**Problem requirements:**
Would you count the lines below that contain the string "pixels" and reply with that number only?

┄┄┄┄┄┄

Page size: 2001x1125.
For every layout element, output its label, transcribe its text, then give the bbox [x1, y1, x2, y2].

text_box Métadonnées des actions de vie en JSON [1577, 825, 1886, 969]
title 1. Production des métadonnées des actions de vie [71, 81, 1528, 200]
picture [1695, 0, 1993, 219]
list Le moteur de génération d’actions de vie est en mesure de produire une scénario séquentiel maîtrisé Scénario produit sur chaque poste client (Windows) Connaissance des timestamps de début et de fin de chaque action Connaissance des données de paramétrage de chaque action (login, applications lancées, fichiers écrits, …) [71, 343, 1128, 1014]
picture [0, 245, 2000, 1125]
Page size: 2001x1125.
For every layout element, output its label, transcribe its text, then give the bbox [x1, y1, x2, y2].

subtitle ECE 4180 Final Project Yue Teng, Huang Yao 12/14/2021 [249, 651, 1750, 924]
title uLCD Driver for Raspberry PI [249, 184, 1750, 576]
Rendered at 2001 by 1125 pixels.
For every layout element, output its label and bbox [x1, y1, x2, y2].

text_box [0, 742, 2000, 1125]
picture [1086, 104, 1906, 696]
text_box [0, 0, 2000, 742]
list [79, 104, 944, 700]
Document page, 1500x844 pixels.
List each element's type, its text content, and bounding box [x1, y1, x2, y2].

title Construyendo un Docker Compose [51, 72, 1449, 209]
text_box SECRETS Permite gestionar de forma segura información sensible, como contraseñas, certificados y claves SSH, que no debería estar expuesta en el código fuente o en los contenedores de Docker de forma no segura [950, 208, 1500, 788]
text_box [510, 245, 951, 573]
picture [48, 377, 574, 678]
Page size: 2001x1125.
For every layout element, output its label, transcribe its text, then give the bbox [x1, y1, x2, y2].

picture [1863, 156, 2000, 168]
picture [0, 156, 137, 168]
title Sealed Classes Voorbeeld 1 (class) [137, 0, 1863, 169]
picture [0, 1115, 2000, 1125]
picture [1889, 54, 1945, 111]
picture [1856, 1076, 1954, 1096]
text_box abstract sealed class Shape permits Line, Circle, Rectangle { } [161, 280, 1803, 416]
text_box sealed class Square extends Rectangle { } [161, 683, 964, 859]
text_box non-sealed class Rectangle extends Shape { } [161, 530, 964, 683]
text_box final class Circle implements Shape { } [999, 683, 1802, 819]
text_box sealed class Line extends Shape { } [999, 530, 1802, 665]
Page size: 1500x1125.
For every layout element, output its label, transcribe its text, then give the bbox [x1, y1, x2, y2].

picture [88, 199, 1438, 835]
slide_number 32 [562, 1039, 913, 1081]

┄┄┄┄┄┄

**Response below:**
2